Please rewrite the records below as a numbered list, omitting blank lines and leaving the pictures out.

-- EXERCISE DATA start --

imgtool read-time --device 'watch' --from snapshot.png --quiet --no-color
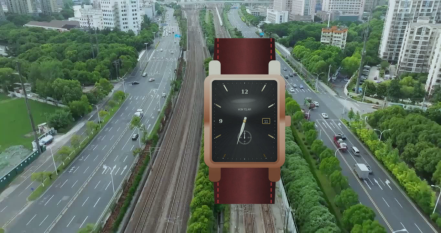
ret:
6:33
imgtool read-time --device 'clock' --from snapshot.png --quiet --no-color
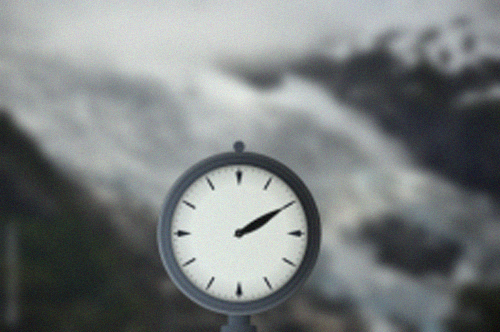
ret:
2:10
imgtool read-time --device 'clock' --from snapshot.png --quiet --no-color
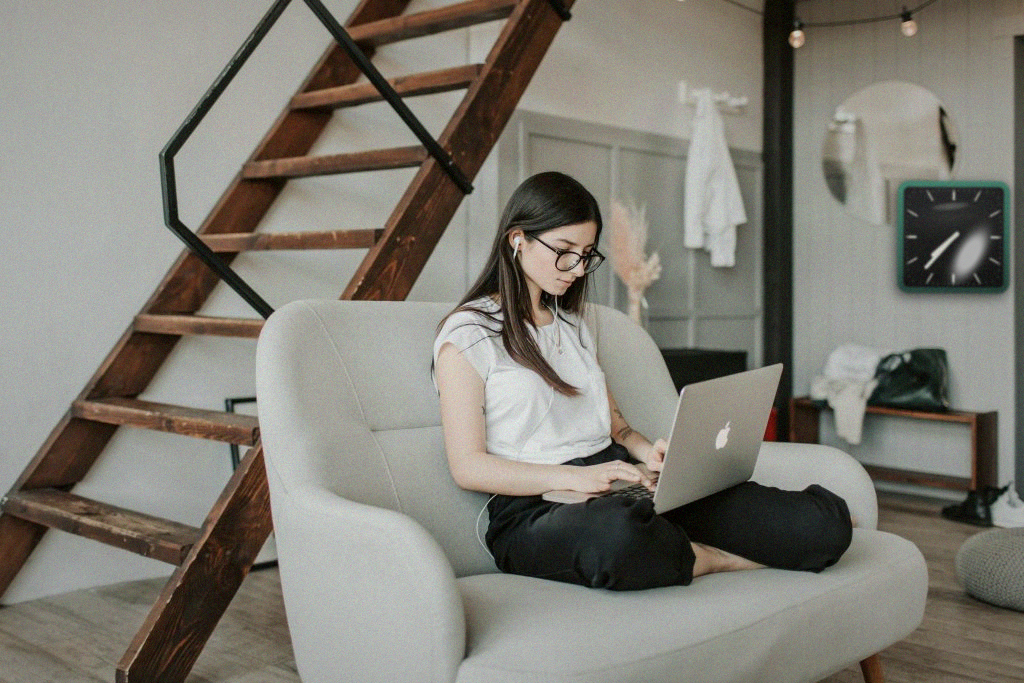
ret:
7:37
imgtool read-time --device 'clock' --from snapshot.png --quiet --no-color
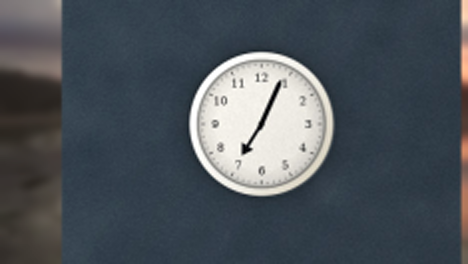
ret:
7:04
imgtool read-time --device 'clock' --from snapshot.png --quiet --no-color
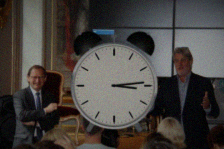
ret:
3:14
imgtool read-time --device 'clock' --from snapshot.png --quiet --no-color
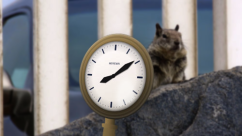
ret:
8:09
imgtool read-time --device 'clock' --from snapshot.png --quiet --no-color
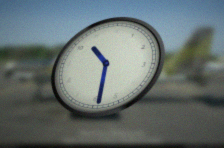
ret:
10:29
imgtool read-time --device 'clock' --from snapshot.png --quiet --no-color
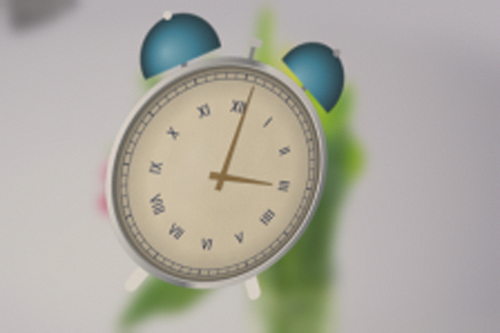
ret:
3:01
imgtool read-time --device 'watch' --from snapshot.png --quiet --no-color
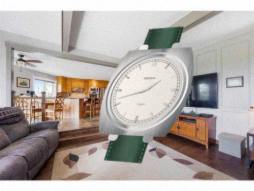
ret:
1:42
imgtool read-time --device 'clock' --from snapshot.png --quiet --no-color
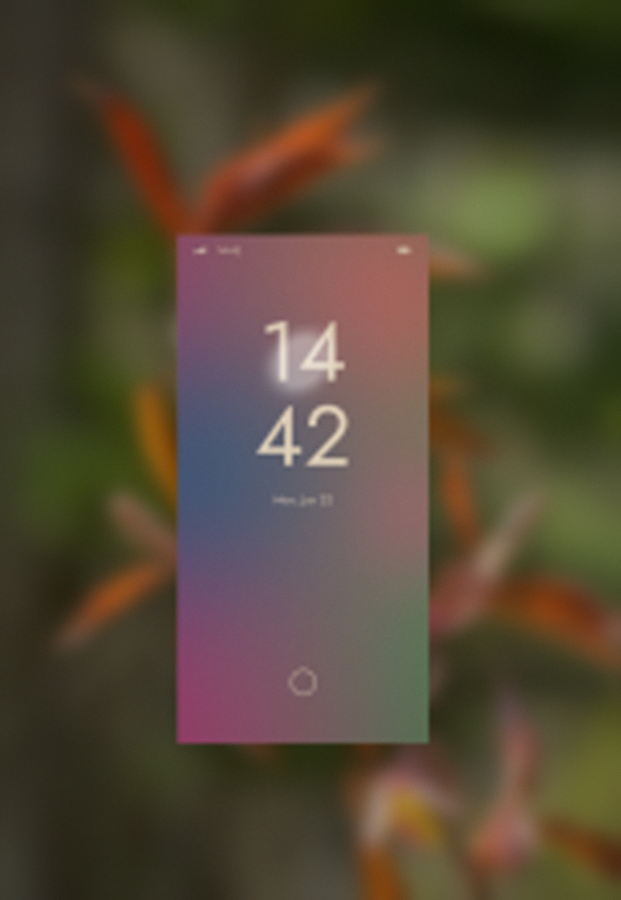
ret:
14:42
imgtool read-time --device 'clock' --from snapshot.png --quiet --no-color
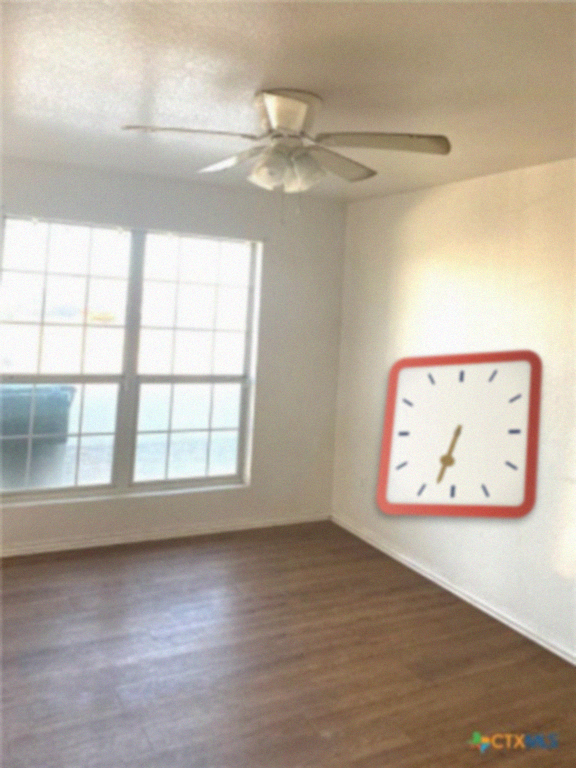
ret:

-- EXERCISE DATA end --

**ANSWER TO THIS EXERCISE**
1. imgtool read-time --device 'watch' --from snapshot.png --quiet --no-color
2. ret:
3. 6:33
4. imgtool read-time --device 'clock' --from snapshot.png --quiet --no-color
5. ret:
6. 2:10
7. imgtool read-time --device 'clock' --from snapshot.png --quiet --no-color
8. ret:
9. 7:37
10. imgtool read-time --device 'clock' --from snapshot.png --quiet --no-color
11. ret:
12. 7:04
13. imgtool read-time --device 'clock' --from snapshot.png --quiet --no-color
14. ret:
15. 3:14
16. imgtool read-time --device 'clock' --from snapshot.png --quiet --no-color
17. ret:
18. 8:09
19. imgtool read-time --device 'clock' --from snapshot.png --quiet --no-color
20. ret:
21. 10:29
22. imgtool read-time --device 'clock' --from snapshot.png --quiet --no-color
23. ret:
24. 3:01
25. imgtool read-time --device 'watch' --from snapshot.png --quiet --no-color
26. ret:
27. 1:42
28. imgtool read-time --device 'clock' --from snapshot.png --quiet --no-color
29. ret:
30. 14:42
31. imgtool read-time --device 'clock' --from snapshot.png --quiet --no-color
32. ret:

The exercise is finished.